28. Bölüm

2.2K 215 19
                                        

Jungkook: Eve geçtin mi

Jimin: Evet

Jungkook: Eve gidince beni ara demiştim

Jungkook: Kalabalıktı, aklım sende kaldı

Jimin: Jungkook tanrı aşkına

Jimin: Şu an mesajlaşırken bile utanıyorum

Jimin: Biz resmen sarıldık

Jimin: Nasıl aramamı bekleyebilirsin

Jungkook: jimin

Jungkook: çok utangaçsın, bugün yanımda da öyleydin

Jungkook: hoşuma gitmiyor değil ama meraklandım çünkü telefonun kapalıydı

Jimin: şarjım bitmişti eve girer girmez taktım

Jimin: ve yine seni özledim

Jimin: ben seni beş dakika boyunca görmediğimde bile özlüyorum

Jimin: ne yapacağım böyle?

Jungkook: yanımdayken neden bu cesaretini göremiyorum

Jimin: çünkü buna alışmam zaman alacak

Jungkook: bende seni özledim

Jungkook: sahiden biz niye ayrıldık

Jimin: çünkü aynı arabaya binseydik garip olabilirdi :(

Jimin: Ve çok kalabalıktı

Jungkook: siktir etsene

Jungkook: doyamadım sana

Jungkook: akşam alayım mı seni be

Jimin: Jungkoook ㅋㅋㅋㅋㅋㅋ

Jimin: olur 🥹

~~

Az önce ona evimin adresini yollamıştım şimdi de montumu giymiş ve yatağımda oturmuş onun buraya gelmesini bekliyordum.

Heyecanımı hala daha üzerimden atabilmiş değildim.
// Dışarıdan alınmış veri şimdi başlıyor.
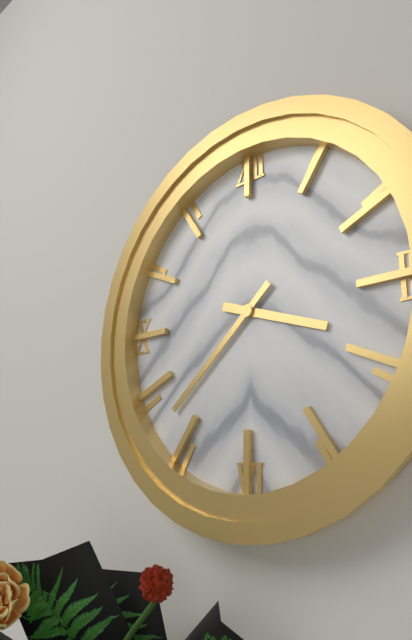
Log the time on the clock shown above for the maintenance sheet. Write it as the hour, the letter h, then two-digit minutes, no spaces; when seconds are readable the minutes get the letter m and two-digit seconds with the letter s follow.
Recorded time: 3h38
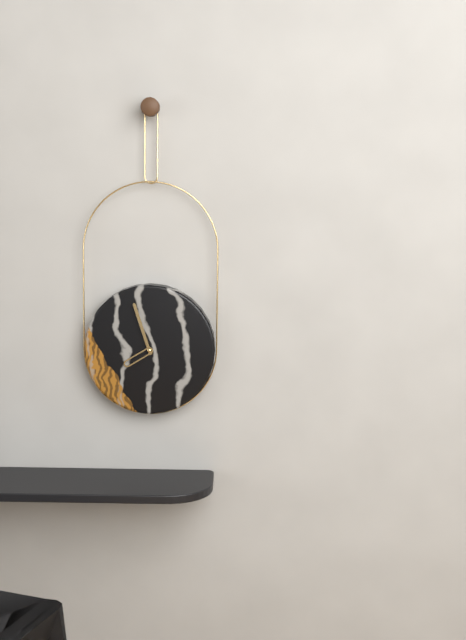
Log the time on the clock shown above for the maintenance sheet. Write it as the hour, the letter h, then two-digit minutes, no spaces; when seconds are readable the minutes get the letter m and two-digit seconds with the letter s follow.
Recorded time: 7h57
Alt dudağımda dilimi gezdirdim bu sabah yaşadıklarımızı düşünürken.

Aklımdan bana sarılırken ki dokunuşları geçerken kalbim yine hızlanmaya başladı. Biraz sonra beni alacağı gerçeği de bunu tetikliyordu.

Sadece utangaç olduğumu ben dile getiriyordum o belli etmemeye çalışıyordu ama yan yana geldiğimizde bana sarıldığında ki o ellerinin titremesi saniye saniye zihnimdeydi. Kalbinin hızlı atışları elimin hemen altındaydı.

Gülümsedim kendi kendime.

Telefonun ekranı yandığında elimde ki telefona baktım.

Jungkook: Aşağıdayım.

Hemen montumu aldıktan sonra üstüme geçirip aynanın karşısına geçtim. Makyajımı çıkarmıştım ama ben Park Jimin'dim. Her şekilde güzel görünebilirdim, şu an olduğu gibi.

Kendi egomu okşamaktan vazgeçip Jungkook'u bekletmemek adına hemen evin anahtarını kaptığım gibi dışarıya attım kendimi.

Hava güzeldi. Ilık bir rüzgar hakimdi ve geceyi aydınlatan ışıklarla güzel görünüyordu.

Jungkook'u siyah güzel bir arabanın önünde dikildiğini gördüğümde heyecanlı bir nefes bıraktım dışarıya, buna alışamayacaktım.

Arkasından yavaşça ona yaklaşırken o ellerini birbirine sürtüyordu. Evet, soğuk bir hava vardı. Ellerini birbirine sürtüp hafifçe üflediğini gördüğümde sessizce güldüm. Çok güzel görünüyordu. Haraketleri, tavırları.. Dağınık saçları bile.